* [Exercise goal] Update the listing below by changing every instance of "hour lines" to "hour gridlines", leaving everything else as it is. Omit the pictures from your answer.
- - - - - - -
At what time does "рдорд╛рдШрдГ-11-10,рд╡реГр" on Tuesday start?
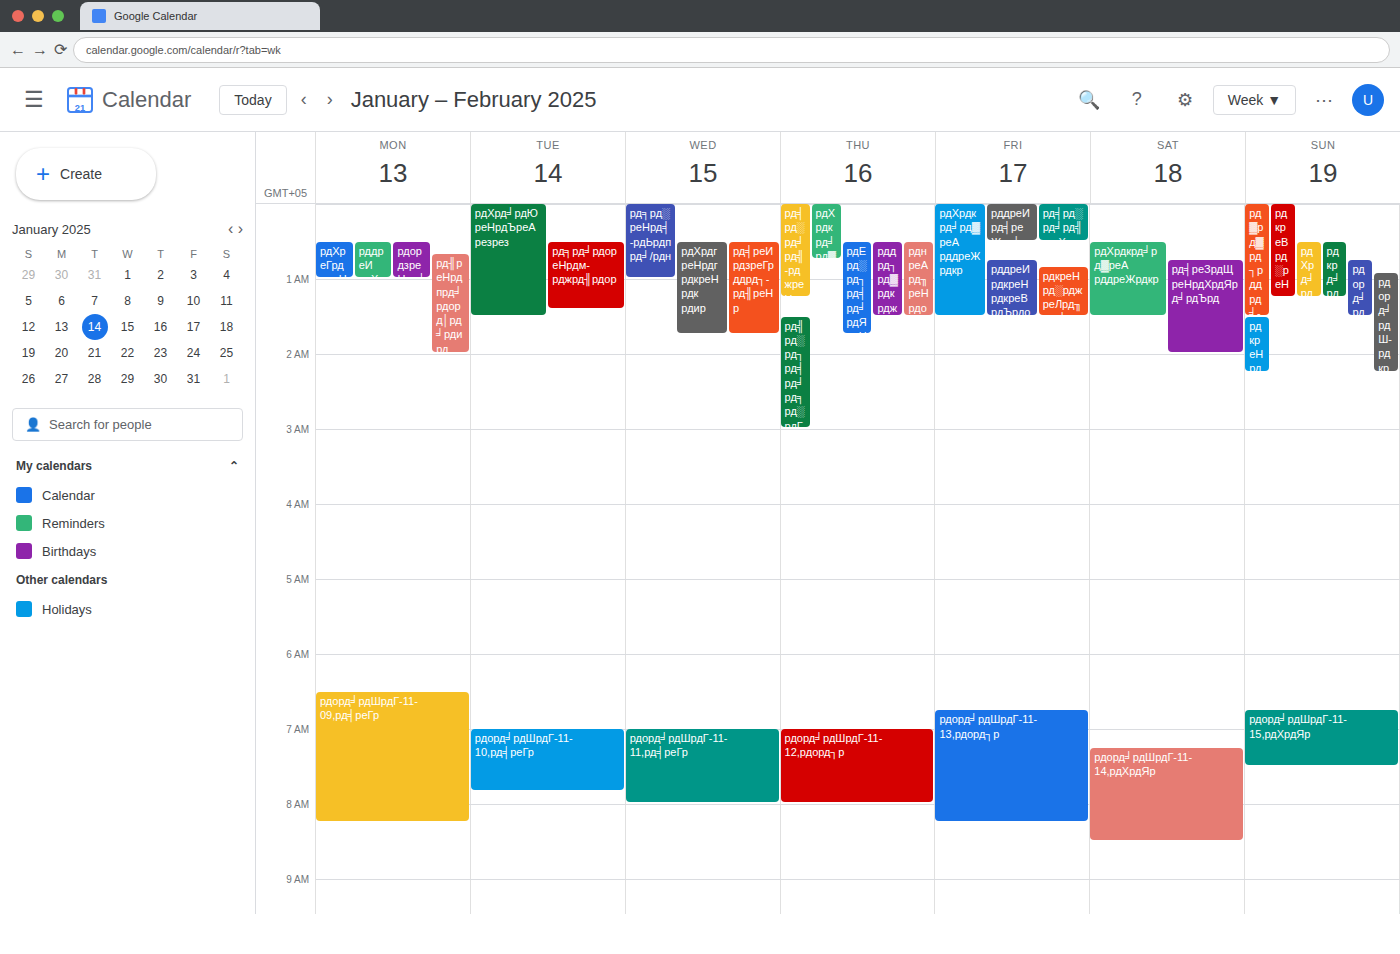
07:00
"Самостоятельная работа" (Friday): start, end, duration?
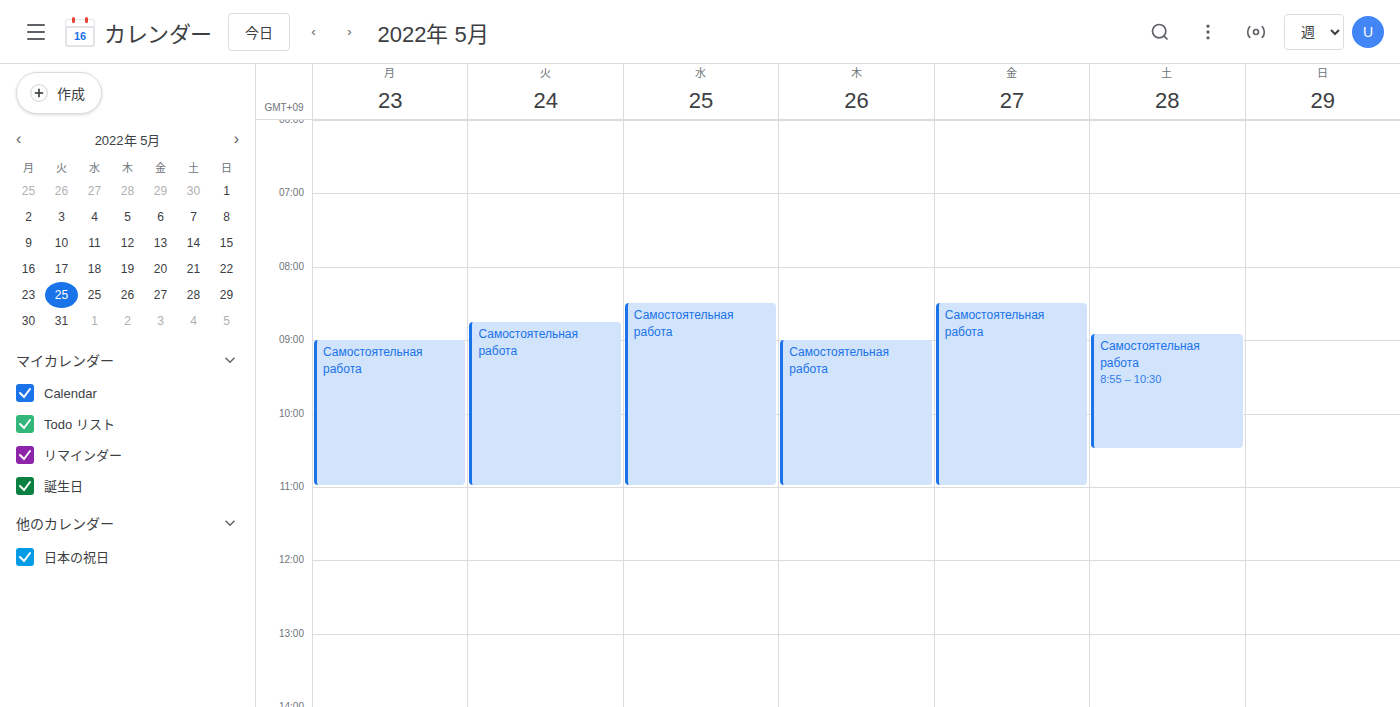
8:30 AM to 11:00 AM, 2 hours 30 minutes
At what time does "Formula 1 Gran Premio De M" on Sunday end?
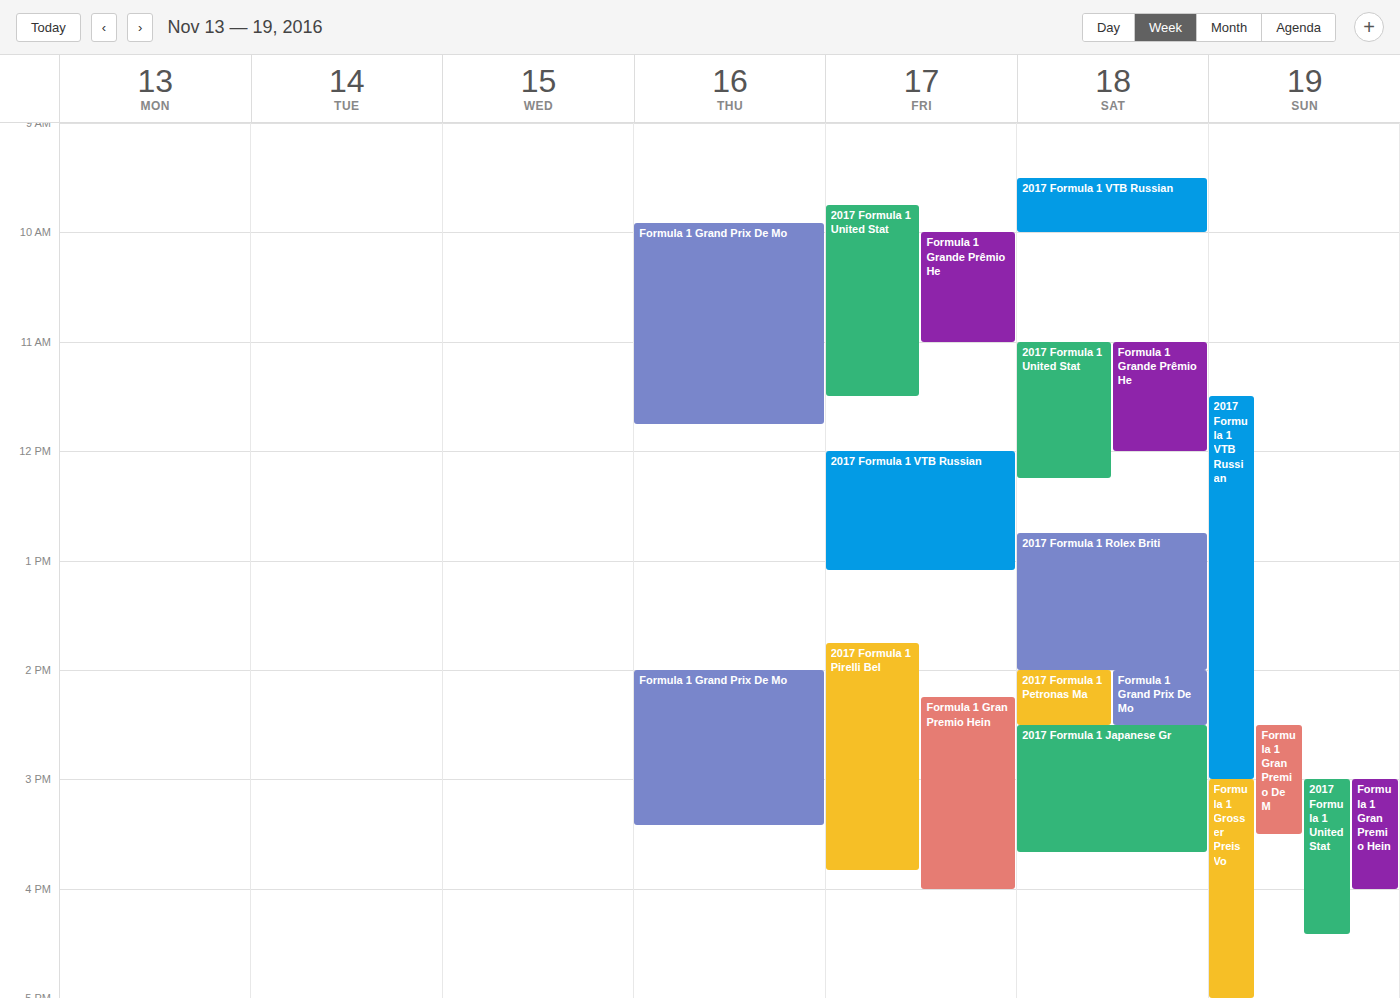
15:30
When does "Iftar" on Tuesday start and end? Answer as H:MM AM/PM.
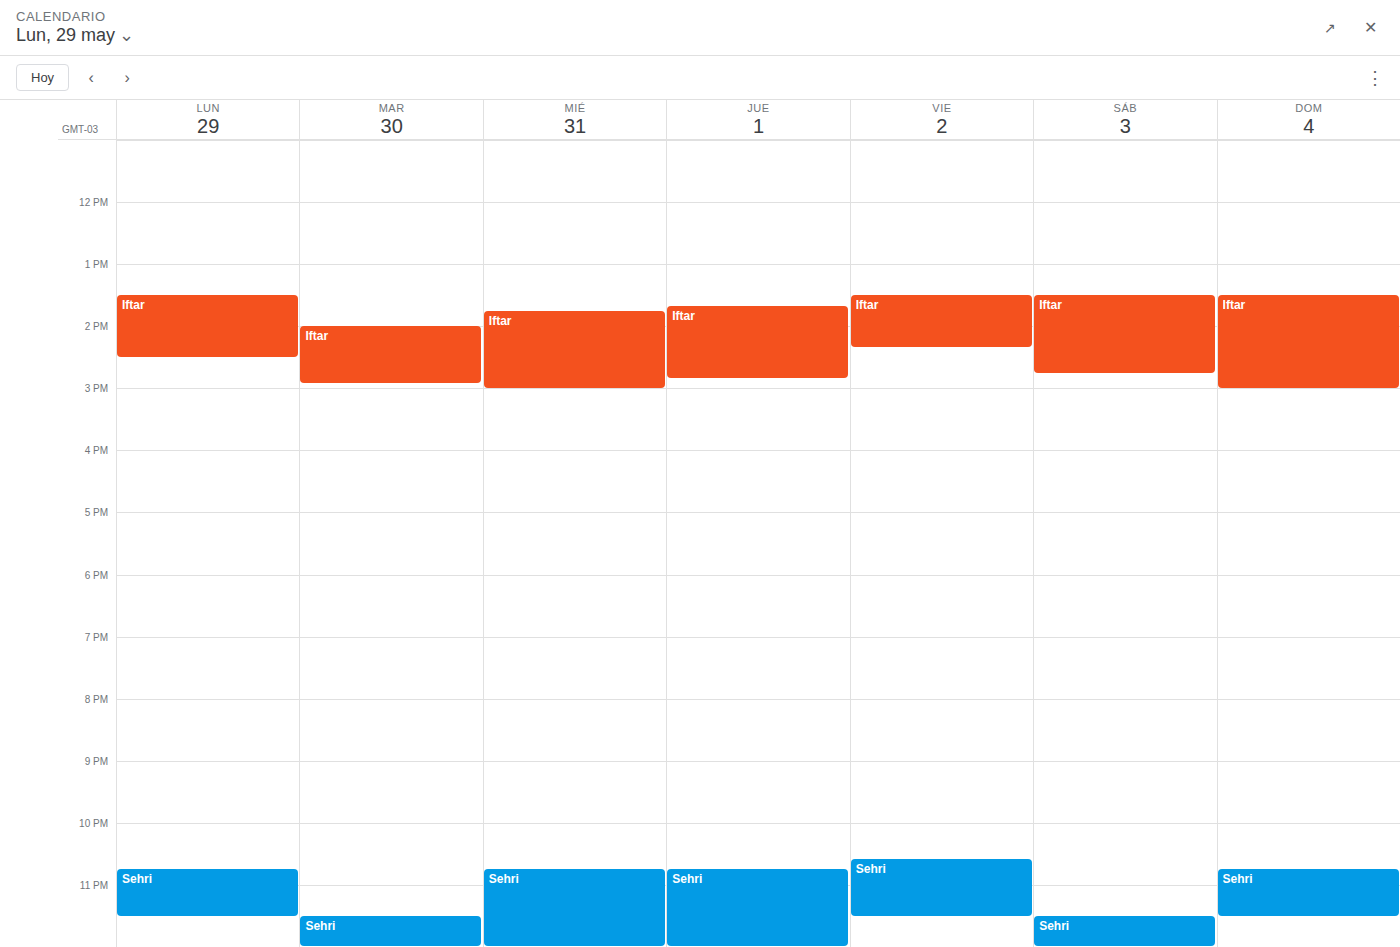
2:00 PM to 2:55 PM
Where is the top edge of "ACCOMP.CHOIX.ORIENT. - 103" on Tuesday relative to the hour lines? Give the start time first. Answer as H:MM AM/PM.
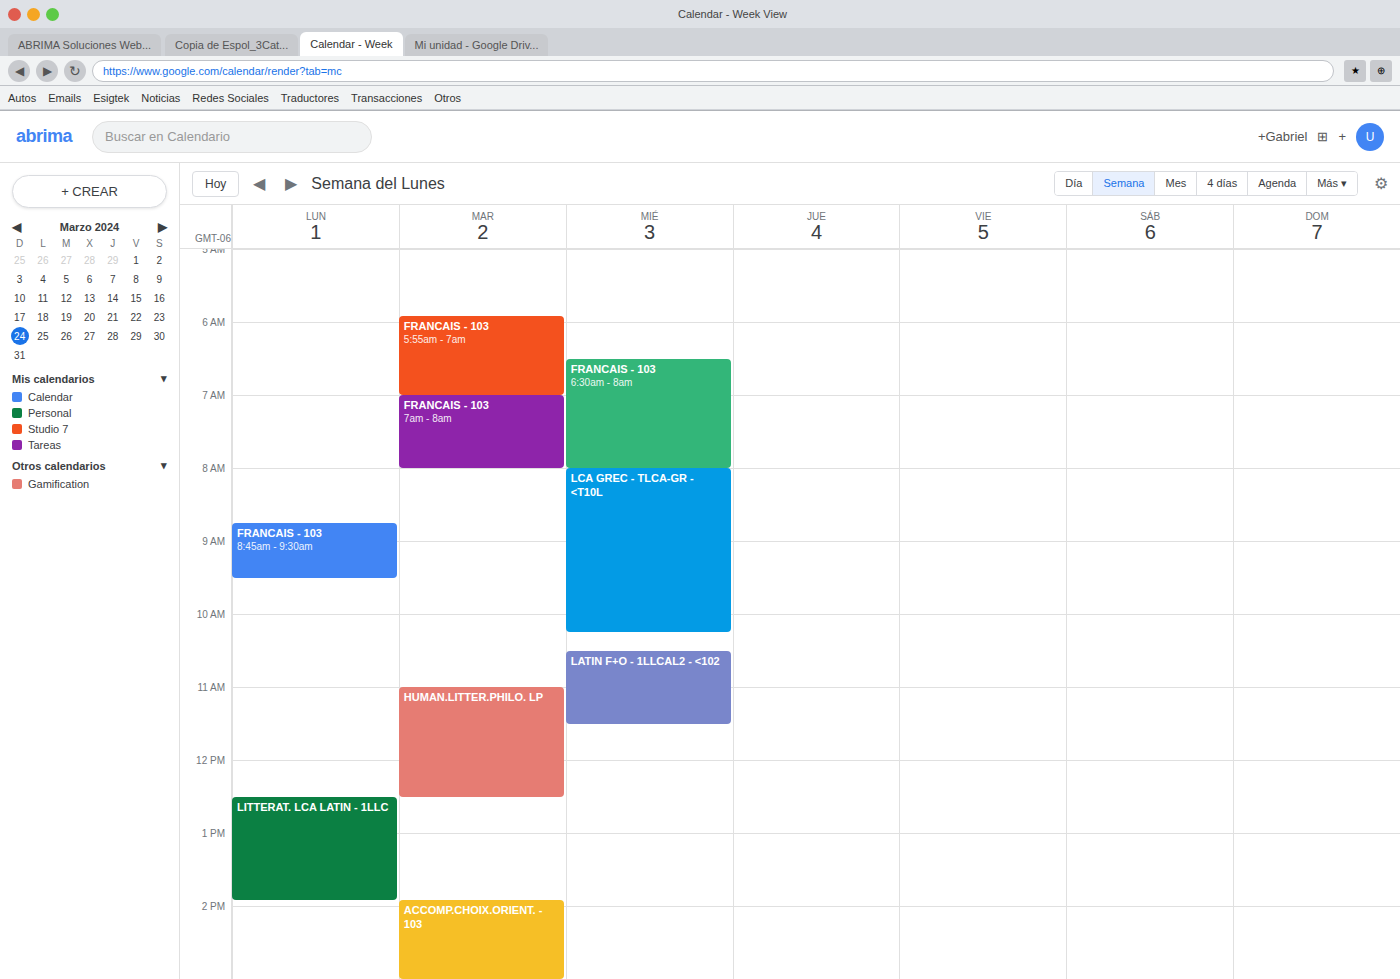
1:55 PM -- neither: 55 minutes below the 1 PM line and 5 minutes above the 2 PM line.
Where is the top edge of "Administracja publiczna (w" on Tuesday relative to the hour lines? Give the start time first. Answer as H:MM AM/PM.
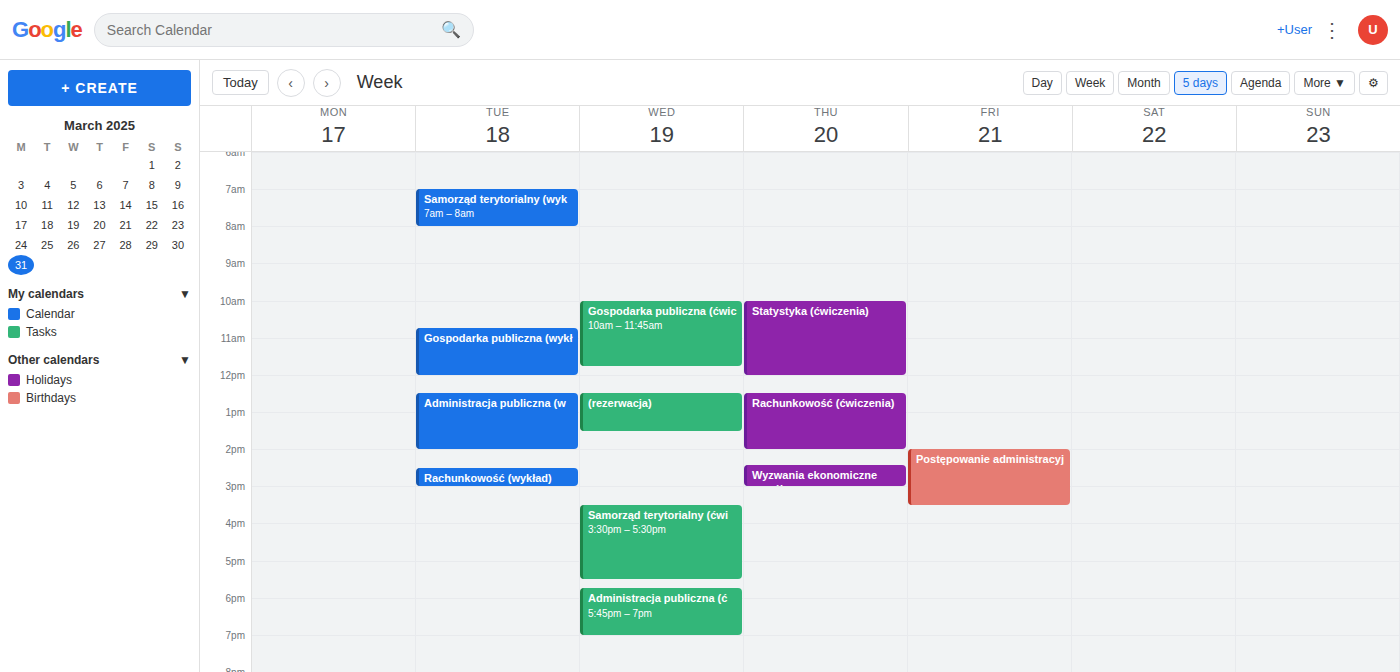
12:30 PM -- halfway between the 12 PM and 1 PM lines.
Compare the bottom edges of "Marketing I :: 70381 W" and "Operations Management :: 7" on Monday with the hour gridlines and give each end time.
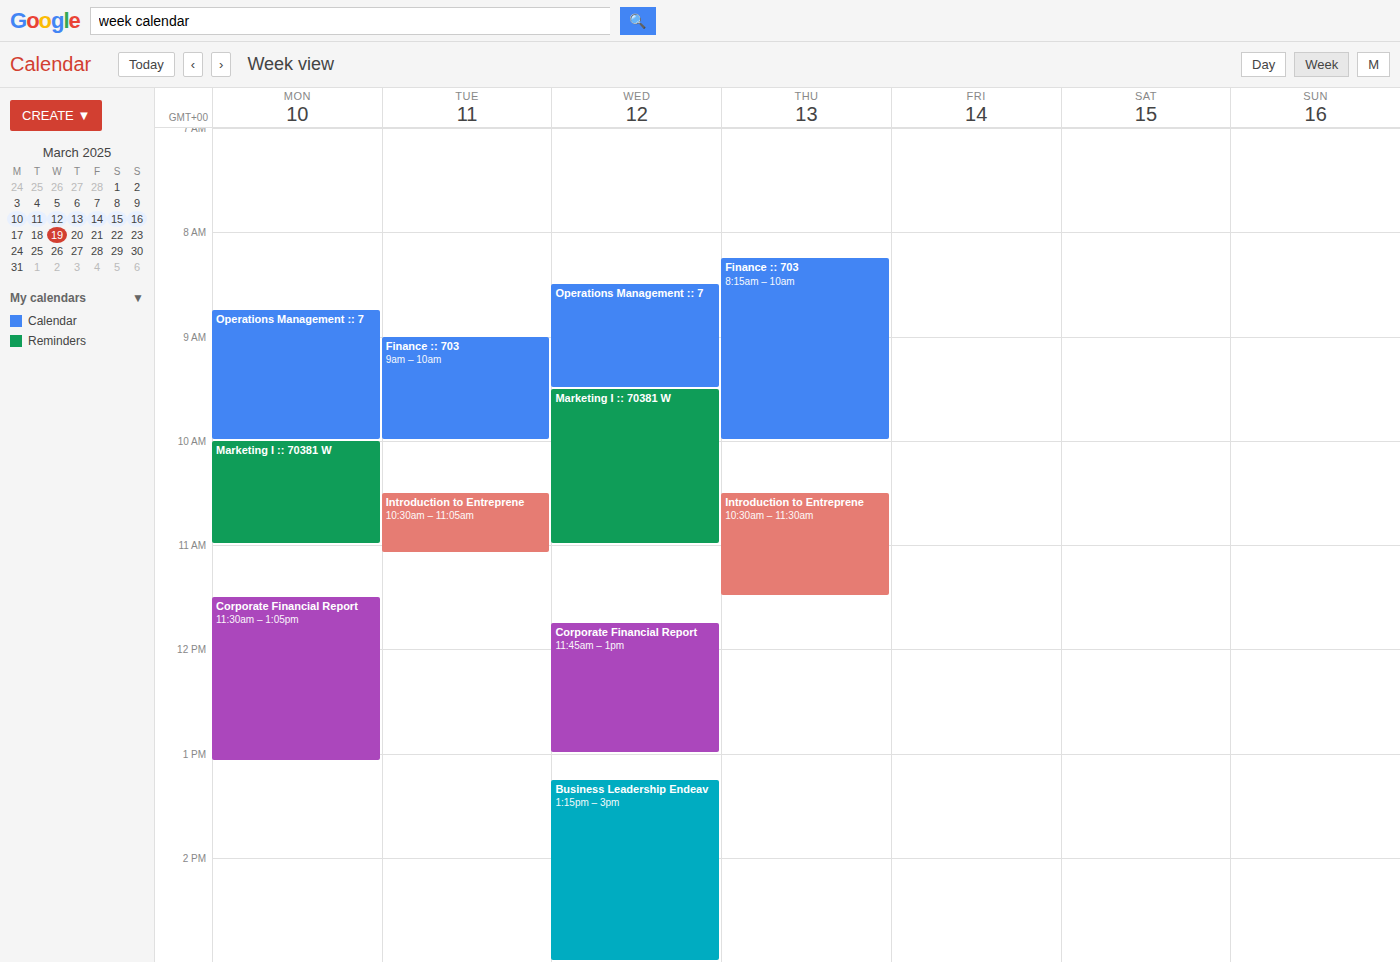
- - - - - - -
* [Final answer]
At what time does "рдорд╛рдШрдГ-11-10,рд╡реГр" on Tuesday start?
07:00
"Самостоятельная работа" (Friday): start, end, duration?
8:30 AM to 11:00 AM, 2 hours 30 minutes
At what time does "Formula 1 Gran Premio De M" on Sunday end?
15:30
When does "Iftar" on Tuesday start and end? Answer as H:MM AM/PM.
2:00 PM to 2:55 PM
Where is the top edge of "ACCOMP.CHOIX.ORIENT. - 103" on Tuesday relative to the hour gridlines? Give the start time first. Answer as H:MM AM/PM.
1:55 PM -- neither: 55 minutes below the 1 PM line and 5 minutes above the 2 PM line.
Where is the top edge of "Administracja publiczna (w" on Tuesday relative to the hour gridlines? Give the start time first. Answer as H:MM AM/PM.
12:30 PM -- halfway between the 12 PM and 1 PM lines.
Compare the bottom edges of "Marketing I :: 70381 W" and "Operations Management :: 7" on Monday with the hour gridlines and give each end time.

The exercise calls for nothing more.